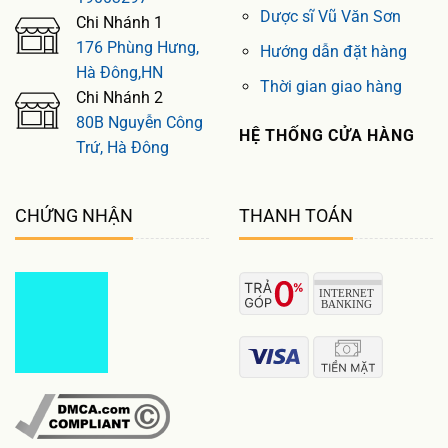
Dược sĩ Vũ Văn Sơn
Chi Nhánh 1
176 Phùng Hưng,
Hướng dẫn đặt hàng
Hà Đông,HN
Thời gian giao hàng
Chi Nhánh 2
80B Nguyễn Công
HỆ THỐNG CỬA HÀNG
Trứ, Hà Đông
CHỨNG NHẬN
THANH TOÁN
==
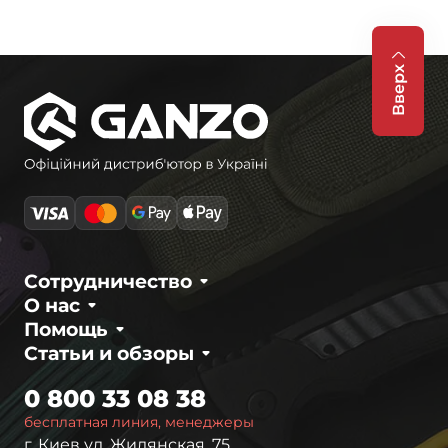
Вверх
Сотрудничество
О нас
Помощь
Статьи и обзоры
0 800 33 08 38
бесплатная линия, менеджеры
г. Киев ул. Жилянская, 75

#### WORK ITEM
Copy exactly the stretch of data above from the line with "0 800 33 08 38" through the line with "г. Киев ул. Жилянская, 75", and omit all other lines.

#### RESPONSE
0 800 33 08 38
бесплатная линия, менеджеры
г. Киев ул. Жилянская, 75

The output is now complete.